Work request: Find the line that contains "text [177, 1605, 1152, 1629]", then repeat it and each line after it to the end of the records, exactly.

[Stored items]

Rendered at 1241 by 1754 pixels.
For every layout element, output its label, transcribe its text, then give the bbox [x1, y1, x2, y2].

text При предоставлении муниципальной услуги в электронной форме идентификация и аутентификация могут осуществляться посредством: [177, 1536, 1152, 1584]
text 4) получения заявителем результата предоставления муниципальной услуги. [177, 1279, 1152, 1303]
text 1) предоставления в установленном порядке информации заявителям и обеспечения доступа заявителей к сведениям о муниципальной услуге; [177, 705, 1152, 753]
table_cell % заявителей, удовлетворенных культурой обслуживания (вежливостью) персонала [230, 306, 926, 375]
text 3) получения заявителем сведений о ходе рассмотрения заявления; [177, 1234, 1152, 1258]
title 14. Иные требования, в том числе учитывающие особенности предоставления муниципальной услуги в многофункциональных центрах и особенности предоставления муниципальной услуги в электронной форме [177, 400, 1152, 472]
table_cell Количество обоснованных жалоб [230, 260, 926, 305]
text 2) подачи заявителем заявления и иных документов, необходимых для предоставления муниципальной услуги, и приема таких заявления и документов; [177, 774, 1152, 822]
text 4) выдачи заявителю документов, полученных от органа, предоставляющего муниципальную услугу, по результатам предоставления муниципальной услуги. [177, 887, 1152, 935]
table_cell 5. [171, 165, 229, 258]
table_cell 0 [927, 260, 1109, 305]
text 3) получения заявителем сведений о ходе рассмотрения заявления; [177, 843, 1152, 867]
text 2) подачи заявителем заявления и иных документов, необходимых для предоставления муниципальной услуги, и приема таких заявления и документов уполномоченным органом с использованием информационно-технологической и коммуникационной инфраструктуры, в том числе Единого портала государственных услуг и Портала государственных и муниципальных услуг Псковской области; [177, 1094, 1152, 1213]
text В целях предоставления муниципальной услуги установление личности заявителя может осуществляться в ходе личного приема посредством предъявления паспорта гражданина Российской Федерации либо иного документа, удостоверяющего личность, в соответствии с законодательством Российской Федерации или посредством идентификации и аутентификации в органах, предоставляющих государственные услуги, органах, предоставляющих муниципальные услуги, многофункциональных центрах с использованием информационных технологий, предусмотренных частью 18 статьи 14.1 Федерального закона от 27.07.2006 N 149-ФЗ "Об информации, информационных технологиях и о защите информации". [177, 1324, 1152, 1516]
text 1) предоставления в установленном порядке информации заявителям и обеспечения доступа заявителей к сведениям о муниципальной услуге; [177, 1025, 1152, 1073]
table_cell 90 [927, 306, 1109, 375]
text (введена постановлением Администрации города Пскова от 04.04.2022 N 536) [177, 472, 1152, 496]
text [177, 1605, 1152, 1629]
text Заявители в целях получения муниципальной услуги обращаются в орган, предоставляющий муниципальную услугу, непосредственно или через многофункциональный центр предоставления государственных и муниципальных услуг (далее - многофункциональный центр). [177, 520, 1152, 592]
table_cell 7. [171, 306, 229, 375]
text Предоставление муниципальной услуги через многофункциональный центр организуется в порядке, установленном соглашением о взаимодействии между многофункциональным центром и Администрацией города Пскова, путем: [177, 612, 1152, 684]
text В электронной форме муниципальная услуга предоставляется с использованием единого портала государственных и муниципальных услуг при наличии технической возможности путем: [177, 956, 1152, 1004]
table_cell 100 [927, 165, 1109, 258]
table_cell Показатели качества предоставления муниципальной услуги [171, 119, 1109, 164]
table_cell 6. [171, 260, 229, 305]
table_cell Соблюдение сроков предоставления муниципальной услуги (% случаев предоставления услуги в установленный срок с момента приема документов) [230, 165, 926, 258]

Your response:
text [177, 1605, 1152, 1629]
text Заявители в целях получения муниципальной услуги обращаются в орган, предоставляющий муниципальную услугу, непосредственно или через многофункциональный центр предоставления государственных и муниципальных услуг (далее - многофункциональный центр). [177, 520, 1152, 592]
table_cell 7. [171, 306, 229, 375]
text Предоставление муниципальной услуги через многофункциональный центр организуется в порядке, установленном соглашением о взаимодействии между многофункциональным центром и Администрацией города Пскова, путем: [177, 612, 1152, 684]
text В электронной форме муниципальная услуга предоставляется с использованием единого портала государственных и муниципальных услуг при наличии технической возможности путем: [177, 956, 1152, 1004]
table_cell 100 [927, 165, 1109, 258]
table_cell Показатели качества предоставления муниципальной услуги [171, 119, 1109, 164]
table_cell 6. [171, 260, 229, 305]
table_cell Соблюдение сроков предоставления муниципальной услуги (% случаев предоставления услуги в установленный срок с момента приема документов) [230, 165, 926, 258]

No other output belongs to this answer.